In the penultimate release in this partnership between NOWNESS, the Leonard Cohen estate and Sony Music Canada, director Vincent Haycock shares his visual interpretation of Leonard Cohen’s life and lyrics. Drawing on his experience directing electrifying music videos for Florence & the Machine, Kelsey Lu, Kamasi Washington and Sam Fender, Haycock shares his artistic response to the musician’s posthumous album, Thanks For The Dance.

"For our second-to-last video in this series we knew we wanted something simple but striking, once again allowing the power of Leonard Cohen's lyrics to take centre stage,” says NOWNESS creative director Bunny Kinney. “We love Vincent's artistic response to The Hills, featuring this world-weary protagonist on the streets of Texas, reminiscing his past as he too tries on that iconic fedora and, for a moment, embodies the man behind the music. The resulting video is beautiful and elegant.
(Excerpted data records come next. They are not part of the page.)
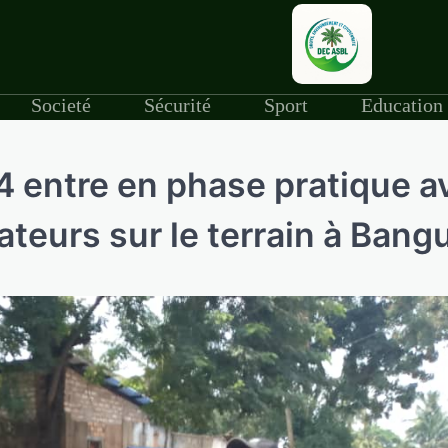
Societé
Sécurité
Sport
Education
4 entre en phase pratique a
teurs sur le terrain à Bangu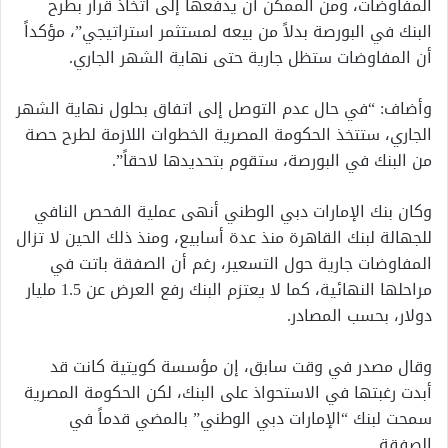
المفاوضات، ومن الممكن أن يدفعها إلى اتخاذ قرار بطرح
البنك في البورصة بدلاً من بيعه لمستثمر استراتيجي”، مؤكداً
أن المفاوضات ستظل جارية حتى نهاية الشهر الجاري.
وأضاف: “في حال عدم التوصل إلى اتفاق بحلول نهاية الشهر
الجاري، ستتخذ الحكومة المصرية الخطوات اللازمة لطرح حصة
من البنك في البورصة، ستقوم بتحديدها لاحقاً”.
وكان بنك الإمارات دبي الوطني أنهى عملية الفحص النافي
للجهالة لبنك القاهرة منذ عدة أسابيع، ومنذ ذلك الحين لا تزال
المفاوضات جارية حول التسعير، رغم أن الصفقة باتت في
مراحلها النهائية، كما لا يعتزم البنك رفع العرض عن 1.5 مليار
دولار، بحسب المصادر.
وقال مصدر في وقت سابق، إن مؤسسة كويتية كانت قد
أبدت رغبتها في الاستحواذ على البنك، لكن الحكومة المصرية
سمحت لبنك “الإمارات دبي الوطني” بالمضي قدماً في
الصفقة.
It's easy to see why Vincent is one of the most talented and renowned music video directors working today."

“Leonard is such an amazing poet and you can’t listen to his music without having images pop into your head,” says Haycock, who also cites filmmakers Robert Bresson, Andrei Tarkovsky and Jim Jarmusch as the inspiration behind the texture and rhythm of the project. “I kept seeing a man sitting in a chair waiting for the world to end but it wasn’t sad. Rather, there was a relief or even a desire for it to end.”
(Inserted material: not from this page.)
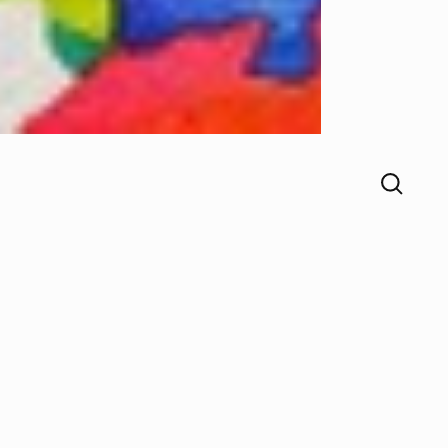
Ulriksson
tis- sön kl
Charged with enigmatic visual metaphors and complemented by Isaach De Bankolé’s stoic yet personable performance, The Hills is a fitting cinematic tribute to the only song on the album scored by Cohen. As his film counterpart ambles back to the edge of town and a heavenly chorus picks up, the curtain of reality burns away only to reveal a new one.

“My initial thoughts of the song was that Leonard was singing about dying but then I realized he had written this poem well before his death,” says the director. “The chair symbolizes a final resting place, but there is also an idea of accepting what is coming and enjoying it."
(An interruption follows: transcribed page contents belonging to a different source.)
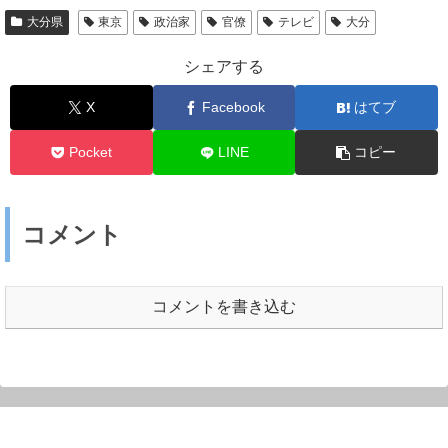
大分県
東京
政治家
官僚
テレビ
大分
シェアする
X
Facebook
はてブ
Pocket
LINE
コピー
コメント
コメントを書き込む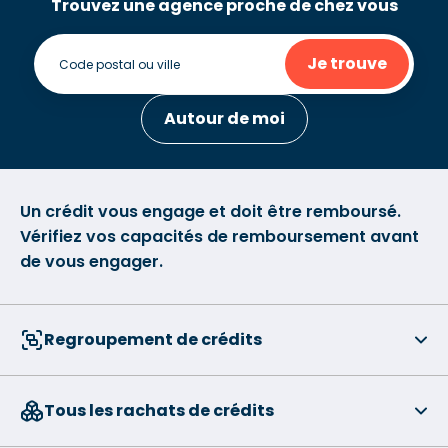
Trouvez une agence proche de chez vous
Je trouve
Autour de moi
Un crédit vous engage et doit être remboursé.
Vérifiez vos capacités de remboursement avant
de vous engager.
Regroupement de crédits
Tous les rachats de crédits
Cohen had the uncommon privilege of being able to “settle the debts of the soul”—he once penned—by leaving behind a body of work that prepared his family, friends and fans for his passing. When Bankolé confidently strolls into the waiting darkness the audience is reminded of Cohen’s creative resolve and the undimmed passions he retained till the end.

“The song is already pretty heavy and I was worried I couldn’t do it justice,” Haycock says. “So I meditated on his legacy, thought of a character that might have some of the traits Leonard told stories about and focused that energy and angst into this film.”